TO DO = Rewrite the listing lines as a JSON list of strings, one string per line and no blank lines, starting at the line containing "Pastikan CV Anda terlihat menar" and ending at the line containing "ワールドフォトニュース".

== DATASET ENTRIES

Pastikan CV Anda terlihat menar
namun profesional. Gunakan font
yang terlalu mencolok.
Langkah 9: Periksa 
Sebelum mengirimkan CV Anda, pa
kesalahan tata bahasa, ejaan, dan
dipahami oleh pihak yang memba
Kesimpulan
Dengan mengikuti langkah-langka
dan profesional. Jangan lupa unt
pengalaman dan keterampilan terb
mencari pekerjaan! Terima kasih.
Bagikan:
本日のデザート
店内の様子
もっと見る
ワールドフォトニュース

====
== DATASET ENTRIES

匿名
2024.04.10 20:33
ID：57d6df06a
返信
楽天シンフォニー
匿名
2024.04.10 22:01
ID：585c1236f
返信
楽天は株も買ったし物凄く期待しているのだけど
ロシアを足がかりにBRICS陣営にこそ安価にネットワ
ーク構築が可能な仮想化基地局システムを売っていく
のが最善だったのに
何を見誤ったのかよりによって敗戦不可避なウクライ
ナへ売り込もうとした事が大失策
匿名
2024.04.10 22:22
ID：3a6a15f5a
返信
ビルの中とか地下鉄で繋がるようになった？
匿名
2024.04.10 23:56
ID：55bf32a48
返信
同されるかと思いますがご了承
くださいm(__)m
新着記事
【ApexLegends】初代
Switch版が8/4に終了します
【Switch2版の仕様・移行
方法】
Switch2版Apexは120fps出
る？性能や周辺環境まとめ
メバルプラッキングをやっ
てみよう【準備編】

====

THE COMPLETED TASK =
[
  "Pastikan CV Anda terlihat menar",
  "namun profesional. Gunakan font",
  "yang terlalu mencolok.",
  "Langkah 9: Periksa ",
  "Sebelum mengirimkan CV Anda, pa",
  "kesalahan tata bahasa, ejaan, dan",
  "dipahami oleh pihak yang memba",
  "Kesimpulan",
  "Dengan mengikuti langkah-langka",
  "dan profesional. Jangan lupa unt",
  "pengalaman dan keterampilan terb",
  "mencari pekerjaan! Terima kasih.",
  "Bagikan:",
  "本日のデザート",
  "店内の様子",
  "もっと見る",
  "ワールドフォトニュース"
]